Bullard was looking at the steel columns that held the bearings of the gyro axles — six of them, in pairs, each pair at right angles to the others. What he could not do by electrical resistance he would do by friction. If he could regulate the bearing thrust, he could keep the speed of the gyros under control. It had looked hopeless to him at first, for there was no way to insert the huge jacks they had on board, but he had thought of a way that was at least worth a trial.
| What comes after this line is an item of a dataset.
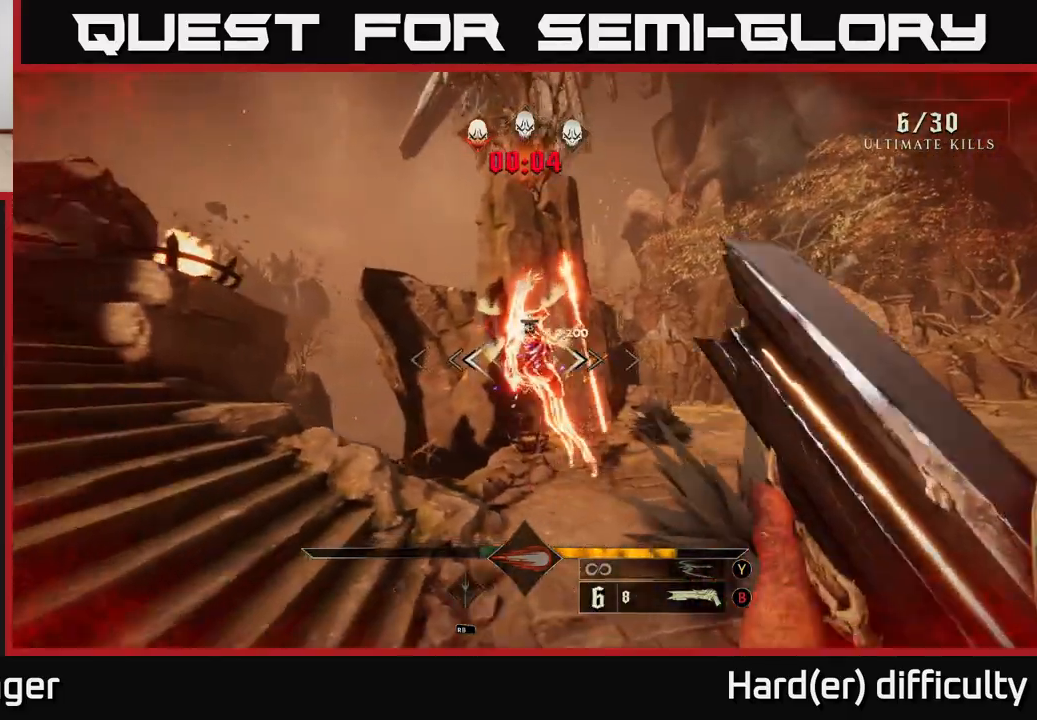
{"buttons": [], "left_stick": "down", "right_stick": "down", "events": [[83, "right_stick", "right"], [233, "right_stick", "center"], [333, "left_stick", "center"], [450, "right_stick", "down"], [483, "left_stick", "down"]]}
"Throw the end of that cable around there," he directed, "and make a coil — a helix — around that bearing column. I intend to magnetize it."
The man — one of Fraser's — did as he was told, but the unbelief in his face was easy to read. What difference did it make whether the thrust columns were magnetic or not?
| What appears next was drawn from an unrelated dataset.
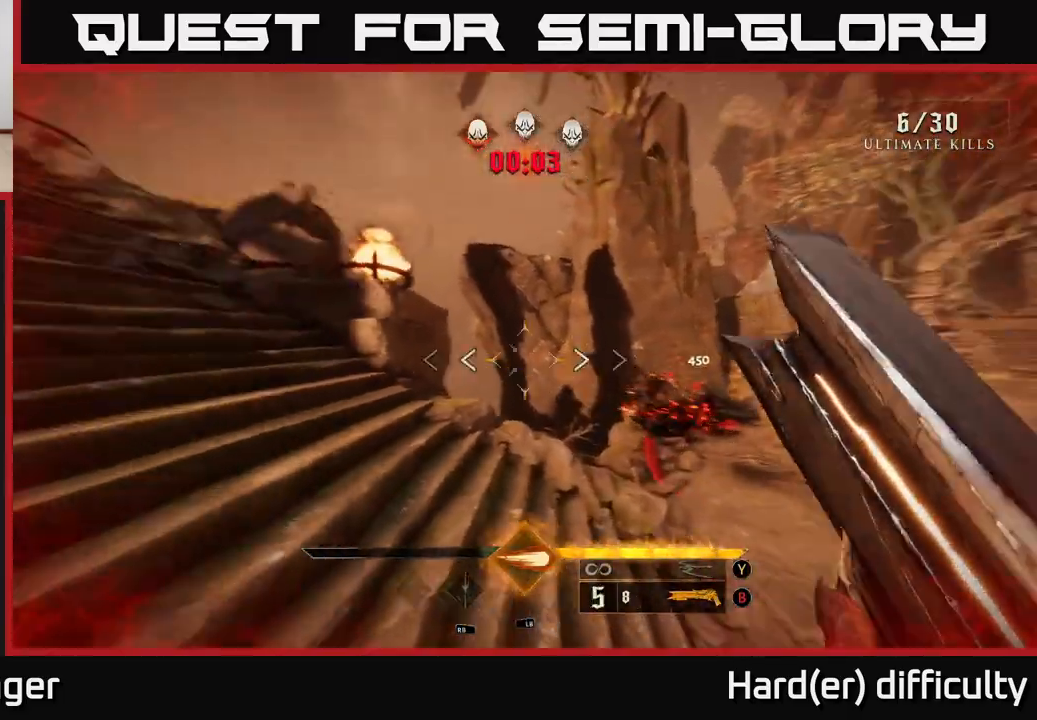
{"buttons": [], "left_stick": "up", "right_stick": "up-left", "events": [[200, "left_stick", "up-left"], [333, "right_stick", "center"], [350, "left_stick", "up"], [450, "right_stick", "up-left"]]}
"That's well!" shouted Bullard, when the last of the six had been wound. Then he ordered current — a weak current, but under his instant control by means of the rheostats he had had inserted in the lines. It had been a tough job, getting that far, for all the while they had been flung this way and that as the whirling masses of metal fought to take charge of the battered cruiser. But Bullard and his helpers had hung on, and now was to come the test.
He was rewarded, after a little, by the halting of the steadily rising crescendo of the motor wail. At least he had stopped the acceleration. Now all he had to do was bring the three into harmony.
"You've got the idea," he said to the principal electrician who had been helping him. "Keep monkeying with them until they are all together. The bearings will get hot, but we can't help that. Flood 'em with oil, and if that don't do it, send down for some liquid air. Whatever you do, don't let 'em freeze, or we'll be flung clear out of the System."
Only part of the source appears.